| WHAT YOU WILL DO |
a – In the post on average acceleration, rewrite the portion from "Can average acceleration" up to and including "is a function.", replacing "question" with "query".
b – In the post on average acceleration, how many dimensions do the recorded projectile position coordinates have?
c – Carry on the post on average acceleration from the point where its text stops.

| EXTRACT |
Can average acceleration be exactly determined from discrete points separated by equal time intervals? I am using the American dialect of the English language. The following definitions distinguish my question from the similar, previously asked question:
https://ahdictionary.com/word/search.html?q=approximation


  
*Mathematics An inexact result adequate for a given purpose.
  

https://ahdictionary.com/word/search.html?q=average

  
*
  
*Mathematics a. A number that typifies a set of numbers of which it is a function.
  

My question: is there an exact expression for the time-average
of acceleration in terms of projectile position coordinates measured
at instants in time separated by a constant, known time period? 
I am not asking how to approximate acceleration based on
this data. Though I am interested in that matter as well.
I am writing a short discussion of projectile motion, primarily for
my own edification. I had originally intended to give exact expressions
for both average velocity and average acceleration, based on my hypothetical
input data. After playing with the math a bit, it occurred to
me that it is not possible to give such an exact formulation of average
acceleration. I wish to say as much in my essay, but it seems prudent
to verify the fact before committing it to an affirmative statement.
By an exact expression for the time average of acceleration, I mean an 
expression similar to that used below to define the time-average of velocity.
The following is my method of approximating the acceleration
near the times $t_{p}:$ 
Two-dimensional projectile position coordinates
are recorded at instants in time denoted by
$$
t_{p}=p\Delta t,
$$
where $p$ is an integer index increasing with time, and $\Delta t$
is a fixed time increment. These known coordinates are written
$$
\mathfrak{r}_{p}=\begin{bmatrix}y_{p}\\
z_{p}
\end{bmatrix}.
$$
We assume projectile coordinates have some unknown functional
dependence on time, denoted by
$$
\mathfrak{r}\left[t\right]=\begin{bmatrix}y\left[t\right]\\
z\left[t\right]
\end{bmatrix},\text{ and }\mathfrak{r}_{p}=\mathfrak{r}\left[t_{p}\right];
$$
where $\mathfrak{r}\left[t\right]$ is sufficiently differentiable.
Projectile displacement during a time interval $\Delta t_{p}=\left[\left(p-1\right)\Delta t,p\Delta t\right]=\left[t_{p-1},t_{p}\right]$
is determined from these measurements to be
$$
\Delta\mathfrak{r}_{p}=\mathfrak{r}_{p}-\mathfrak{r}_{p-1}.

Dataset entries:
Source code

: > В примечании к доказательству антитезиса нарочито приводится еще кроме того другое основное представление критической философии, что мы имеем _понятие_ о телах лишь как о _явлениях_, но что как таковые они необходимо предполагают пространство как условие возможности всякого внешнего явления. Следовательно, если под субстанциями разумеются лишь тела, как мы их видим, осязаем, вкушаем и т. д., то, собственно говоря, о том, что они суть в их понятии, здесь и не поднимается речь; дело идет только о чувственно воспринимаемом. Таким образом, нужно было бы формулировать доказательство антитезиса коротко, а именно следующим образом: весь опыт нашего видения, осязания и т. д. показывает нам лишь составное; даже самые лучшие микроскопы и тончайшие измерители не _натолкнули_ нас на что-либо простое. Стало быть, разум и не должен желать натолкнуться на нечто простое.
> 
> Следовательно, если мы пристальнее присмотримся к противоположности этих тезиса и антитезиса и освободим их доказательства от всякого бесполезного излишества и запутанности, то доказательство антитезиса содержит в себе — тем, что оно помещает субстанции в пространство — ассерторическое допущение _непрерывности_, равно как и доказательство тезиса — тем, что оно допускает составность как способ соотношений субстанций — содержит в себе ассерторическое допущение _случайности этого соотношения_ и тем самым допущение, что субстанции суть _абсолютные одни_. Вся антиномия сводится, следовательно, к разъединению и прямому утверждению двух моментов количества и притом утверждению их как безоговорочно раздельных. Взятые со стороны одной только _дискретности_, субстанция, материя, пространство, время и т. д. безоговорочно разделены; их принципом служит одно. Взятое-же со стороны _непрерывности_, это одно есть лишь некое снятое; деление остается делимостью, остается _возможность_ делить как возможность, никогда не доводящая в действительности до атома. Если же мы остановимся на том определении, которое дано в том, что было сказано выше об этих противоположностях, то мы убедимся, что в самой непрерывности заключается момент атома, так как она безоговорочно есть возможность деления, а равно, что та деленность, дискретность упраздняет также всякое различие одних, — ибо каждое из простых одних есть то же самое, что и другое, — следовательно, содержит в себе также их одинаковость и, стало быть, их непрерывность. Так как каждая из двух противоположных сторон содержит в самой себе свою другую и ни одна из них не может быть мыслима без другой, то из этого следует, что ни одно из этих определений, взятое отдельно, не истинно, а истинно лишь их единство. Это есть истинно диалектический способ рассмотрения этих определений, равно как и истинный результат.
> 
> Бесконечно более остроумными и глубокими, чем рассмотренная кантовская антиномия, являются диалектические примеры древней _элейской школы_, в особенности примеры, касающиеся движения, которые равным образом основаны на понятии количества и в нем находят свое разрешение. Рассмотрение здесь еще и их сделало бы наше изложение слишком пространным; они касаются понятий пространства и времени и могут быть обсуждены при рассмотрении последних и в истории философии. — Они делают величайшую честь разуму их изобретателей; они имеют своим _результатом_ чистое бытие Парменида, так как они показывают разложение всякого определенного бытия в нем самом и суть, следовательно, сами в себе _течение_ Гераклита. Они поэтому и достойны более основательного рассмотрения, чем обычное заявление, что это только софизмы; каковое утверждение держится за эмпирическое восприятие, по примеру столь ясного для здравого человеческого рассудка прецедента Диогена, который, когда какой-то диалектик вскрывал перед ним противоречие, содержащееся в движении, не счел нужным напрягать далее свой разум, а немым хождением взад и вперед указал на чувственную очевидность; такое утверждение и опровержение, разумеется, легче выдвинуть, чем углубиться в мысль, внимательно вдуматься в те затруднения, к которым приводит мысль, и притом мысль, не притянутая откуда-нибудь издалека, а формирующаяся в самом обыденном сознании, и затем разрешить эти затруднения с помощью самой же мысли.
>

--

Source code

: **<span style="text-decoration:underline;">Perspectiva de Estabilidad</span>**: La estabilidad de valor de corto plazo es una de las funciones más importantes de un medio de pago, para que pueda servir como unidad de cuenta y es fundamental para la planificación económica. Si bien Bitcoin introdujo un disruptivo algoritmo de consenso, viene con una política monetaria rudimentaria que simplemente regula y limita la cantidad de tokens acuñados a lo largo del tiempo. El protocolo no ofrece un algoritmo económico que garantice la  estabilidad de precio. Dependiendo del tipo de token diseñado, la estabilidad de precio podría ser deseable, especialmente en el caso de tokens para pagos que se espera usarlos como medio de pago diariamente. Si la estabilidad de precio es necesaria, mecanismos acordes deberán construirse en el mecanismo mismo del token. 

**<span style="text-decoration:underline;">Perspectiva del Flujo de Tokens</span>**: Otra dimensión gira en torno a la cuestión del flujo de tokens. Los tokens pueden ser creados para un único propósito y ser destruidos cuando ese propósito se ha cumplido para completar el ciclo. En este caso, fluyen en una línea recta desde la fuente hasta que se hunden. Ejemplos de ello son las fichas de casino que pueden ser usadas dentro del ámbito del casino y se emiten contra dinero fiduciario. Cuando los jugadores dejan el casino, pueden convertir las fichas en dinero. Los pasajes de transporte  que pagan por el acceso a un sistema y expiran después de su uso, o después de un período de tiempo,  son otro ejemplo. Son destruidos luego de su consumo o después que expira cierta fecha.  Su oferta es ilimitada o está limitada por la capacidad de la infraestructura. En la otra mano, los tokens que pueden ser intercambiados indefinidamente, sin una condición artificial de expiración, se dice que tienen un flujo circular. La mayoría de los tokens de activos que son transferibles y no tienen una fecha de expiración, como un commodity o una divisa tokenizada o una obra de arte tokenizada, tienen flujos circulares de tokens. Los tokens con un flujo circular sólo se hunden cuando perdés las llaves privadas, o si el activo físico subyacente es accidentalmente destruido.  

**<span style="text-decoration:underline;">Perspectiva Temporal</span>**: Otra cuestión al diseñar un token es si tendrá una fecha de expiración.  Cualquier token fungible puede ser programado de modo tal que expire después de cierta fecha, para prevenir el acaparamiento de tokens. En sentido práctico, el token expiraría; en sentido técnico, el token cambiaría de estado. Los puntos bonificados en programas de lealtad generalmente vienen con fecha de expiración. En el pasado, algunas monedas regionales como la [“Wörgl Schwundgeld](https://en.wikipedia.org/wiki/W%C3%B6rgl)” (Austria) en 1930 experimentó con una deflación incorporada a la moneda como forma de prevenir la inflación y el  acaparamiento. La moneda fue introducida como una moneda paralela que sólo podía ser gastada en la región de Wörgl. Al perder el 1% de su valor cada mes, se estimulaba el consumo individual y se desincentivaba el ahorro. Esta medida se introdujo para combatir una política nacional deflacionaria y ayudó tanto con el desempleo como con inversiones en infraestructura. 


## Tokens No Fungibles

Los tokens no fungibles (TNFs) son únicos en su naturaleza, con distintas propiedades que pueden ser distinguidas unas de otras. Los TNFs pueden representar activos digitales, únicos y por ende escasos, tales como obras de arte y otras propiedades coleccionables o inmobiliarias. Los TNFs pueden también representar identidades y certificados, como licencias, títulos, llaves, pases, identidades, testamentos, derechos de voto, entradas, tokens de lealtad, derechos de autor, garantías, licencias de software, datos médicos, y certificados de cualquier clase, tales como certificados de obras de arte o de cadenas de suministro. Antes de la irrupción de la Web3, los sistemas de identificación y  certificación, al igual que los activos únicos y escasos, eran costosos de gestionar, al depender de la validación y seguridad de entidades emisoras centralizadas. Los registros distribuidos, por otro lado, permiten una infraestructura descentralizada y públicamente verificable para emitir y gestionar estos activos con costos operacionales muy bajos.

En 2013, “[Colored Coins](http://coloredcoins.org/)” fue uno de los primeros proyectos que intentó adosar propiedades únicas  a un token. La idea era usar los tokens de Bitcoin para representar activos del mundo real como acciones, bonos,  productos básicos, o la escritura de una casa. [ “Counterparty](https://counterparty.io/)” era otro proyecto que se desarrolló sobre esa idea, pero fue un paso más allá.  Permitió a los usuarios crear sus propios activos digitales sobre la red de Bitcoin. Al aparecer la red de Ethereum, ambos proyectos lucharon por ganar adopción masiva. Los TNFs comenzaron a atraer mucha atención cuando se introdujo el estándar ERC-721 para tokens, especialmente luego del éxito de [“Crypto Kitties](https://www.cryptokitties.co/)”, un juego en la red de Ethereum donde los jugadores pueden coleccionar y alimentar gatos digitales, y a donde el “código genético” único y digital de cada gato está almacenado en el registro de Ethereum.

| ANSWERS BY ITEM NUMBER |
a –
Can average acceleration be exactly determined from discrete points separated by equal time intervals? I am using the American dialect of the English language. The following definitions distinguish my query from the similar, previously asked query:
https://ahdictionary.com/word/search.html?q=approximation


  
*Mathematics An inexact result adequate for a given purpose.
  

https://ahdictionary.com/word/search.html?q=average

  
*
  
*Mathematics a. A number that typifies a set of numbers of which it is a function.

b – Two.

c –
$$
 The time-average of velocity over a time interval $\Delta t_{p}$
is defined by the equation
$$
\left\langle \mathfrak{v}_{p}\right\rangle \equiv\frac{\Delta\mathfrak{r}_{p}}{\Delta t}.
$$
First, suppose $\Delta t$ is large compared to changes in the actual
velocity; which we denote as the unknown differentiable function
of time,
$$
\mathfrak{v}\left[t\right]=\frac{d\mathfrak{r}}{dt}\left[t\right].
$$
Hypothetically, velocity could be zero over most of an interval $\Delta t_{p},$
then change rapidly during some small final sub-interval, so that
the entire displacement $\Delta\mathfrak{r}_{p}$ occurs in that final
period. In such a case the time-average of velocity over the entire
interval $\Delta t_{p}$ will not equal the numerical average of the
velocities at the endpoints:
$$
\left\langle \mathfrak{v}_{p}\right\rangle \ne\frac{\mathfrak{v}_{p-1}+\mathfrak{v}_{p}}{2}=\mathfrak{v}_{p-1}+\frac{\Delta\mathfrak{v}_{p}}{2}.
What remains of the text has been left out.